Visual Studio and Blackbaud Enterprise CRM

I have been doing some preparation for my two Blackbaud conference sessions (in London and in Washington D.C.).  Each year I present at the Blackbaud conferences I develop some new code to show. This year is no exception and without going into too much detail I am sure this will not disappoint those who are excited to see what can be done on the Infinity platform that The Raiser’s Edge platform code only ever dream of doing!

The SDK has some great integration with Visual Studio. For starters you are given very many template items to build your own components from. Intellisense works well in both the XML specs that you have to write and also in any corresponding .NET code.

Unlike The Raiser’s Edge where writing directly to the database was a real taboo, in eCRM you are expected to do so. There are of course methodologies and patterns that you must adhere to but in the main you just put the data you want to directly into the table you want to. This is made all the more easy when you use Linq to SQL as everything is represented to you as implemented classes of those tables. This is where intellisense really comes into its own.

When you create data forms for adding or editing data you tie them to a spec. You are then given components that correspond to the data type and are bound to that data. Essentially you need no doing any coding to get the data to show up. (In actual fact you don’t even have to create a form. You can simply rely on the default form implementation from the XML spec. However you are limited to the default layout of the fields when using this method.)

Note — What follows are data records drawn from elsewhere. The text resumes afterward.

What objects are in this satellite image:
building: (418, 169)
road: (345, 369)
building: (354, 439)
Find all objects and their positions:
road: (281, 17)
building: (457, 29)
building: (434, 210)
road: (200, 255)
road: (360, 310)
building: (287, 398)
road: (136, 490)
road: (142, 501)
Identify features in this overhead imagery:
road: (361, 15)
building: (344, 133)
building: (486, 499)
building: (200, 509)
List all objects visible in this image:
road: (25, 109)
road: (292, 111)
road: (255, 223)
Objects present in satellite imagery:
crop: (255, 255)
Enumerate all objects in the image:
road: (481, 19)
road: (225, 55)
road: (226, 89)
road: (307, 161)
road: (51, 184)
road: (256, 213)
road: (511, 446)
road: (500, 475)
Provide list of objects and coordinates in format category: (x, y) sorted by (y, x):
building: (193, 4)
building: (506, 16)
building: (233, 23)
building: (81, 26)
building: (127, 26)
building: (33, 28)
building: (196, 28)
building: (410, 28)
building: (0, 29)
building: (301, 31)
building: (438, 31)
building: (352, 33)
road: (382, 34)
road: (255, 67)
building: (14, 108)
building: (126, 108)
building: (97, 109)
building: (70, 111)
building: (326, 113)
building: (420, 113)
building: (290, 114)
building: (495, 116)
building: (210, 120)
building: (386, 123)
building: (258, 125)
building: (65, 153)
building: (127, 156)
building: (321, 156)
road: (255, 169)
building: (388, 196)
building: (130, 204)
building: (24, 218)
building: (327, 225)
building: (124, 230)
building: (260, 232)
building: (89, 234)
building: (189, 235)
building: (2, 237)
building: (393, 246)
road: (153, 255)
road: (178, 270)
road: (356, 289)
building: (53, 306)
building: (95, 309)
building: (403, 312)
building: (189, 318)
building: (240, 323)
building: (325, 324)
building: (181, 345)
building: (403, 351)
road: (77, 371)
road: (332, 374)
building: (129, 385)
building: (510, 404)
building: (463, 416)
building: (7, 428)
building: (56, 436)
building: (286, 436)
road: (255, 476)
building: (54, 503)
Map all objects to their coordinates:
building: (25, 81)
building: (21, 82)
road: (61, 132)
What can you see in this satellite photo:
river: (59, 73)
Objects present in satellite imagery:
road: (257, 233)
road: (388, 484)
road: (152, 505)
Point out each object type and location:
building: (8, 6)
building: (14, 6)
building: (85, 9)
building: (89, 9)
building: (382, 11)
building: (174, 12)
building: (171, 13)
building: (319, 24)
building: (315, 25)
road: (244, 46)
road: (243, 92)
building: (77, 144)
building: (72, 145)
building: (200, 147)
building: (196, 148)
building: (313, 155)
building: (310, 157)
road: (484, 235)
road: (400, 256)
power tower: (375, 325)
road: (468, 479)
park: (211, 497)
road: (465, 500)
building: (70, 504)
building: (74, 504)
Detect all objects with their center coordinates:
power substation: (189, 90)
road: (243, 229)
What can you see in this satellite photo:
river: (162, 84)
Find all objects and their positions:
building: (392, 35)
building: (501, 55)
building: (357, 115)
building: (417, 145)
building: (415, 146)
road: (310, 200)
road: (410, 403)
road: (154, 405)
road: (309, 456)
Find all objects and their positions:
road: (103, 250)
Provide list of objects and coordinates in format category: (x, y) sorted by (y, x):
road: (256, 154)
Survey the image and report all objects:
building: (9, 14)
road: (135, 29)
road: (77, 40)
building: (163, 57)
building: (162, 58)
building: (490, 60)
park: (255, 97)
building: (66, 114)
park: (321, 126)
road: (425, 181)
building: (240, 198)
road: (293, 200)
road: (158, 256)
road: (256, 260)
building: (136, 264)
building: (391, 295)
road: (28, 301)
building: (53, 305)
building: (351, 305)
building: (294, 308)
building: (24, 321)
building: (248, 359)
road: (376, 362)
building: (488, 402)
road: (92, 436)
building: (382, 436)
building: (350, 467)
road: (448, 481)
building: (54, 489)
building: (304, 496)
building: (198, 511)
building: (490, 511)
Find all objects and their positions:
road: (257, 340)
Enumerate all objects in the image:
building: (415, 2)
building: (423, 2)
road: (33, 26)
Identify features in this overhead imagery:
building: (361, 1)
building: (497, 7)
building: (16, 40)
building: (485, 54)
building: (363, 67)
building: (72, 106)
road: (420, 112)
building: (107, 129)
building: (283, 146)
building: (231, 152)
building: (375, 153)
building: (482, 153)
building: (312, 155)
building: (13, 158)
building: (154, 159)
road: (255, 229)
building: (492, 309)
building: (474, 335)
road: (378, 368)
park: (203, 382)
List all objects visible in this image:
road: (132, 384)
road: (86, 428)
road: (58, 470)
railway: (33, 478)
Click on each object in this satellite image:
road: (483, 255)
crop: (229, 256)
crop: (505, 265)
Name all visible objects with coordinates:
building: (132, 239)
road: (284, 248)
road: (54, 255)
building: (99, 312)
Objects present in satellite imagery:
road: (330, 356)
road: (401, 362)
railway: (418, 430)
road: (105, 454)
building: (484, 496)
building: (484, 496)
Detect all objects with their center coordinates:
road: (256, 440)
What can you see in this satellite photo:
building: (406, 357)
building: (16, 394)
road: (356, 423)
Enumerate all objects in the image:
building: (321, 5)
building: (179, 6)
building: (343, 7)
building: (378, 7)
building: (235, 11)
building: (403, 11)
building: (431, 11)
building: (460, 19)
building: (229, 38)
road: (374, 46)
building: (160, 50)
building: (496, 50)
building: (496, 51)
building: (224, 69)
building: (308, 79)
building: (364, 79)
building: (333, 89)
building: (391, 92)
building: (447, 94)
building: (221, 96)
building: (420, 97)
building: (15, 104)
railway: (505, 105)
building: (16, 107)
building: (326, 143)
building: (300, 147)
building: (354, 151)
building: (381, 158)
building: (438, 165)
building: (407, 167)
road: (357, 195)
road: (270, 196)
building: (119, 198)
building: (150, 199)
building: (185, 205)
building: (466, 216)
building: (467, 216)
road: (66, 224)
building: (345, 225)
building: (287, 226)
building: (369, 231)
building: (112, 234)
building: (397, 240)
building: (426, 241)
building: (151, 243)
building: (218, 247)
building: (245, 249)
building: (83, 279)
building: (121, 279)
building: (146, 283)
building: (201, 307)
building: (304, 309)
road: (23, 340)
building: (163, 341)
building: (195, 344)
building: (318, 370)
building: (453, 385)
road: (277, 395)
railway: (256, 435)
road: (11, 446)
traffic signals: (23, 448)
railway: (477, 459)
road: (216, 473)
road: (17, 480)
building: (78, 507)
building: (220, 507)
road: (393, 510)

One gripe that I have (and it is not really a major one) is that when you need to open up the data connections tree, looking at the tables and then the stored procedures this can take a considerable length of time. The number of tables and stored procedures have really ballooned since RE. Clearly eCRM is a more complicated product but also the each table has a corresponding audit table (doubling the number of tables to start with) and code tables each have their own table unlike in The Raiser’s Edge where all values are stored in the TableEntries table.